== TEXT SECTION

One of the ways to pay tribute to an author or publisher is to have his work covered in a luxurious binding. Such tribute was paid the Mosher Books time and again. Mosher himself even commented on this phenomenon:
In this connection it may not be inappropriate, or devoid of interest, to mention the fact that American and foreign binders have chosen many of these books whereon to lavish their skill. In America, Mr. Otto Zahn, the Misses Nordholf and Bulkley; in London, Miss Prideaux and the Guild of Women Binders have re-clothed in exquisite bindings not a few of the special copies of Mr. Mosher’s editions.

====
== GIVEN INFORMATION

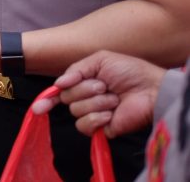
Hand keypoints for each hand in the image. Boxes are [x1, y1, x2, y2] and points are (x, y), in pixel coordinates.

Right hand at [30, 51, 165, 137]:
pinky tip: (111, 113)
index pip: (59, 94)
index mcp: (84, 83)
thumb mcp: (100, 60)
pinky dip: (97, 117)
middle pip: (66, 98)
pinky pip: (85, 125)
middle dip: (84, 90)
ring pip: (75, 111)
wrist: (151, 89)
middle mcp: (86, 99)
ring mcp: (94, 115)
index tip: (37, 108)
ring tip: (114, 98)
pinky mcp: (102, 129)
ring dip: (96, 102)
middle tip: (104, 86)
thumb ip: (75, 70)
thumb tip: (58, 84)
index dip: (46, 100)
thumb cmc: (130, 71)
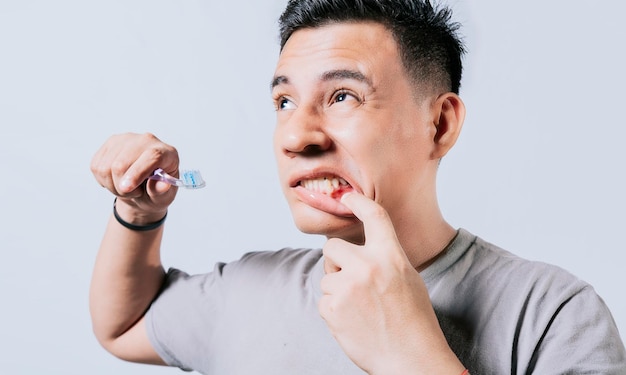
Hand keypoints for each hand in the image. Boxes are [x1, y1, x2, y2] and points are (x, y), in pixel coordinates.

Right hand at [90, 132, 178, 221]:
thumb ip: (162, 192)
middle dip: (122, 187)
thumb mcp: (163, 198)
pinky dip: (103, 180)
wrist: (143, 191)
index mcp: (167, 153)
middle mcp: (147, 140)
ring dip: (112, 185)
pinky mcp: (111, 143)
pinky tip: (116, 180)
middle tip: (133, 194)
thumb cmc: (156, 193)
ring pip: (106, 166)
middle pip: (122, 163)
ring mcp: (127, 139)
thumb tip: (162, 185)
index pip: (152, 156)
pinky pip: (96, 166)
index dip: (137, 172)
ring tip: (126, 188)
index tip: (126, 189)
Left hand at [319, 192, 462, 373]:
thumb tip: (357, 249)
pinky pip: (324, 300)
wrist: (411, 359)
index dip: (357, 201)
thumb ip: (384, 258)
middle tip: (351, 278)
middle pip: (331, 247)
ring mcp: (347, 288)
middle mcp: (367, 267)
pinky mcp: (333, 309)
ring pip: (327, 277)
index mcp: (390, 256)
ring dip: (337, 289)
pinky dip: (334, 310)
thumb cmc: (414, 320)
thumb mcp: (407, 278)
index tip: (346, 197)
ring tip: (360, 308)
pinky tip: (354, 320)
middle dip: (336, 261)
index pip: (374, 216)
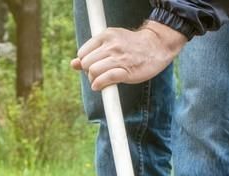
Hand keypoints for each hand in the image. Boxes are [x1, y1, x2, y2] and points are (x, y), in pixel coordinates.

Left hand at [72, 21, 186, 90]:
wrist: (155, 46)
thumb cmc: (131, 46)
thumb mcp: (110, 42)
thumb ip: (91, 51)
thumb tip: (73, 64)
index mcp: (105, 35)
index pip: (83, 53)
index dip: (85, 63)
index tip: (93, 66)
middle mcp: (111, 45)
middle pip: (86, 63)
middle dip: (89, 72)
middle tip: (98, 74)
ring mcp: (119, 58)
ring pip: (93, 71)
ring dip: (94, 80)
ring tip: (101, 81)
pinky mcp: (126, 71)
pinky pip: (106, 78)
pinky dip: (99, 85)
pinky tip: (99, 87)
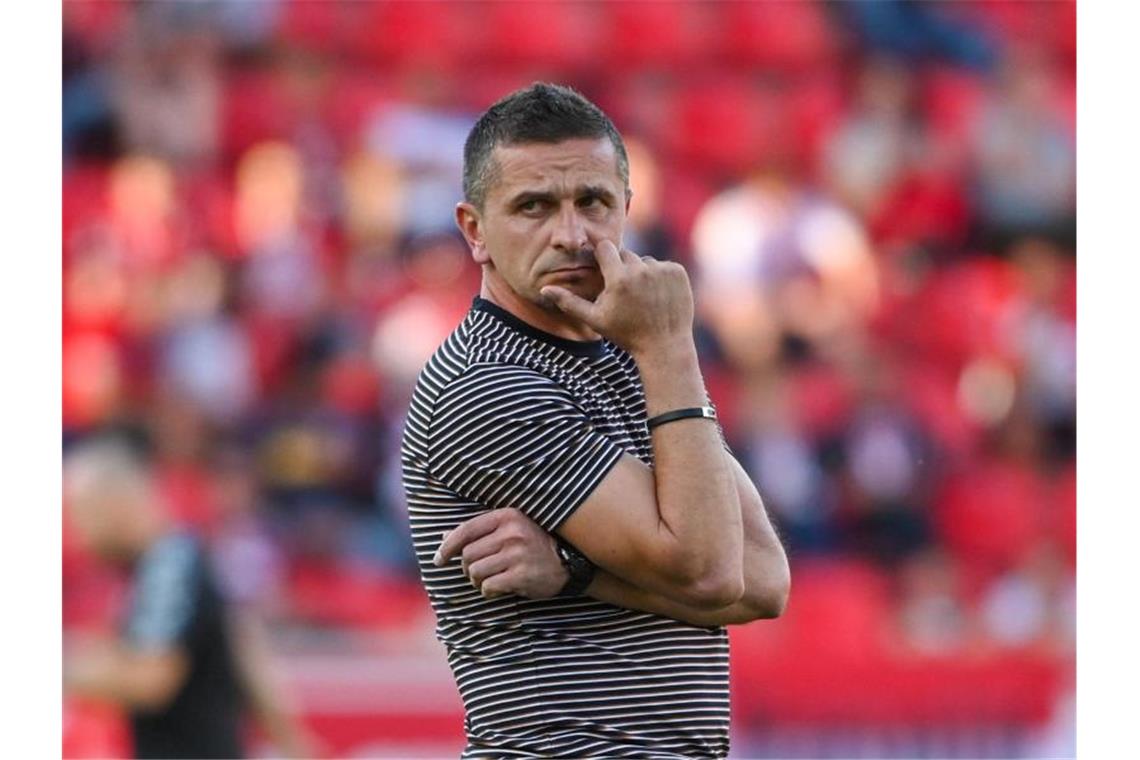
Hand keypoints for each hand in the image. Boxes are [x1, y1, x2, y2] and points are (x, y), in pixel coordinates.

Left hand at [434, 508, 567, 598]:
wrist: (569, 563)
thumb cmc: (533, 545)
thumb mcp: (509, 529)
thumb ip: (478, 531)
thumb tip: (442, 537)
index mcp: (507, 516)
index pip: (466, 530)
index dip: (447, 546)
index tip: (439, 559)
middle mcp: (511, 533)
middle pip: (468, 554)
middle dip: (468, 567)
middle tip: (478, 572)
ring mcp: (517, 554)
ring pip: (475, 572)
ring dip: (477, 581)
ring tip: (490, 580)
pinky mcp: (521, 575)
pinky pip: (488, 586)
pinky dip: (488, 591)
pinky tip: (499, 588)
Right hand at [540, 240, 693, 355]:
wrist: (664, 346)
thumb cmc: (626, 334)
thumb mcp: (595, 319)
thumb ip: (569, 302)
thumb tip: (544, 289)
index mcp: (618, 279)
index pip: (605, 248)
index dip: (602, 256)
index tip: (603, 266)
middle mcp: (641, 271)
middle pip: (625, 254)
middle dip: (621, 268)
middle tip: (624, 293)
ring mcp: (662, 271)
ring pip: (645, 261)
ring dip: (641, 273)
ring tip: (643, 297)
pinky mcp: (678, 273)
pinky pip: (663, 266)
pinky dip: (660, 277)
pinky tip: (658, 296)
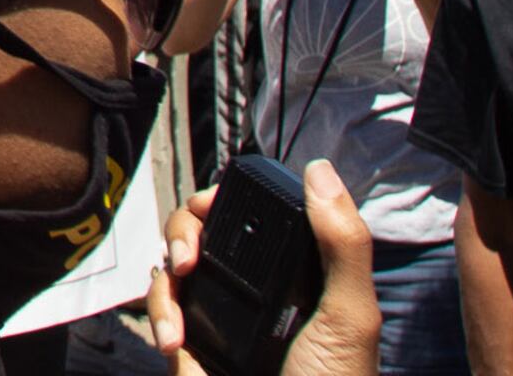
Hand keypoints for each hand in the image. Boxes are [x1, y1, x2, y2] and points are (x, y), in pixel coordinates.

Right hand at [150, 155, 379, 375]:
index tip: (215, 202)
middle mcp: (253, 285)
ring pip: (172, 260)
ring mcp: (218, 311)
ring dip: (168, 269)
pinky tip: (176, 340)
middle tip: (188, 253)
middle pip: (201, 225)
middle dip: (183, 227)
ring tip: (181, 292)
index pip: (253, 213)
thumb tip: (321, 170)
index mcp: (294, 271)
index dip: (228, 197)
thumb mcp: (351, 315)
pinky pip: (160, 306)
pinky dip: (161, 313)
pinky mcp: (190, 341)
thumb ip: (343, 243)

====
== GIVEN INFORMATION

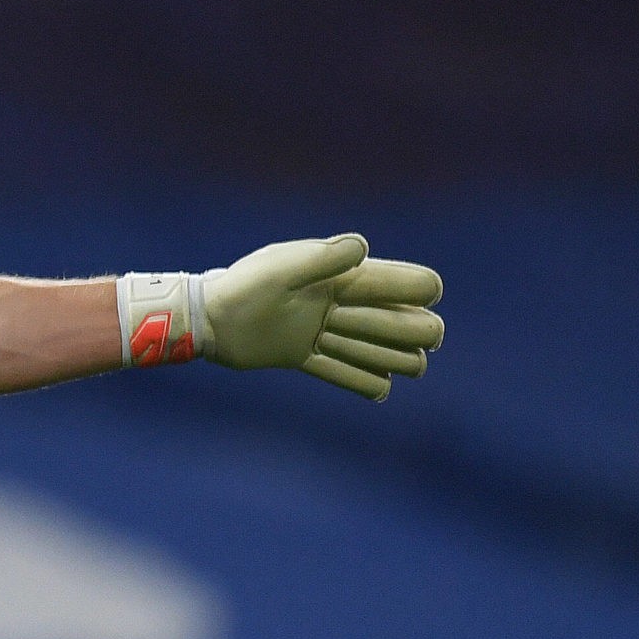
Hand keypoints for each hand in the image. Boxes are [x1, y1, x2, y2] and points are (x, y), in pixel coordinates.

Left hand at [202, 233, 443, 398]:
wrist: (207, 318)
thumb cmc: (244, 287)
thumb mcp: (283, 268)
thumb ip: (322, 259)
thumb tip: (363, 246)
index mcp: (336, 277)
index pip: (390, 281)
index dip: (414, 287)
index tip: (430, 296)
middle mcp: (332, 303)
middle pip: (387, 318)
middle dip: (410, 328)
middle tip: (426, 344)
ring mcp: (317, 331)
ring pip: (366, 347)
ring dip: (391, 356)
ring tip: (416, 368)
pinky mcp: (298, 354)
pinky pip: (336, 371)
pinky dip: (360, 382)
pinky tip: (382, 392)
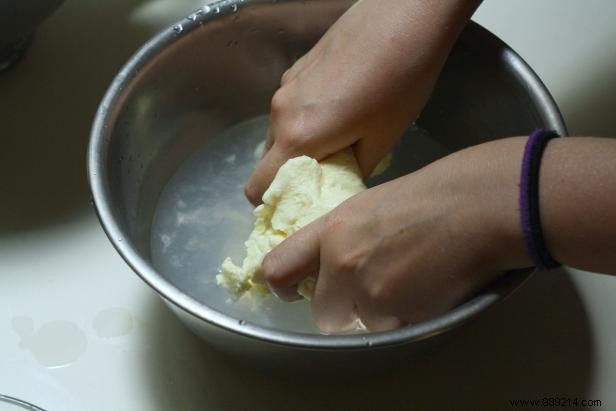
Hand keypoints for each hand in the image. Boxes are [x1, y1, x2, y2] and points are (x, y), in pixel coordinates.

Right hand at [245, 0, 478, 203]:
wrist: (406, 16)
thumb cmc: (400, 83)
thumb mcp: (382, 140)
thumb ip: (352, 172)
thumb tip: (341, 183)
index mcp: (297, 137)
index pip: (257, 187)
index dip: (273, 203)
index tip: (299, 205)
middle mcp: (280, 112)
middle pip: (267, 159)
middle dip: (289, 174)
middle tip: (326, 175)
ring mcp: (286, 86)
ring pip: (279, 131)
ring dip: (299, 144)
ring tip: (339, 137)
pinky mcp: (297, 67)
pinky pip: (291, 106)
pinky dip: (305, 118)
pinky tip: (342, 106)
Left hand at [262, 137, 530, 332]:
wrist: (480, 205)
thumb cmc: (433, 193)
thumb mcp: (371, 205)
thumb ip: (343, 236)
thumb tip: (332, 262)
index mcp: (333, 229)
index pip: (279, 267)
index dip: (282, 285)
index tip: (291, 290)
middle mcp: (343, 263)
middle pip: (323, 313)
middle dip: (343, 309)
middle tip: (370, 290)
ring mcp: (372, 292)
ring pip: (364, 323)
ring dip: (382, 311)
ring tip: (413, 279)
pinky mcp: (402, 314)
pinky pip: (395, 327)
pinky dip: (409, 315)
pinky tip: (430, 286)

====

### WORK TASK 1
Answer these questions from the Mosher Books passage:
(a) What is one way to pay tribute to an author or publisher?
(b) Which American binder is named along with the Misses Nordholf and Bulkley?
(c) Which binders are named in London?
### WORK TASK 2
Please resume the Mosher Books passage with the sentence that would follow its last one, and add one more paragraph.
The items stand apart from the Mosher Books passage and are separate material.

### RESPONSE BOX 1
(a) Having his work covered in a luxurious binding.
(b) Mr. Otto Zahn.
(c) Miss Prideaux and the Guild of Women Binders.

### RESPONSE BOX 2
— “A List of Books in Limited Editions” 1898, p.6
Yet another way, popular in the 19th and early 20th century, was to extra-illustrate or illumine them. Illumination could mean just coloring the title page and the head- and tail-pieces, or more elaborate productions of flowers, mini-scenes, and full-page illustrations. Mosher himself encouraged the illustration of his books, either by announcing in his catalogue that a certain book had ample margins for adding illustration, or by corresponding with persons interested in illuminating as a hobby, for special presentation to a loved one or friend, or for some remuneration. Work like this was done on a regular basis on the early Roycroft books; however, unlike the Roycroft Print Shop, Mosher never hired a team of illuminators to carry out the work. Independent parties were involved, and examples of illumination can be seen on books decorated by Rookwood artist, Clara Chipman Newton of Cincinnati, and yet another illuminator of a 1905 Kasidah only known by the initials E.M.S. (see image on left), or by a Mrs. Kate Townsend of Milwaukee, Wisconsin, with whom Mosher discussed extra-illumination through his correspondence with her.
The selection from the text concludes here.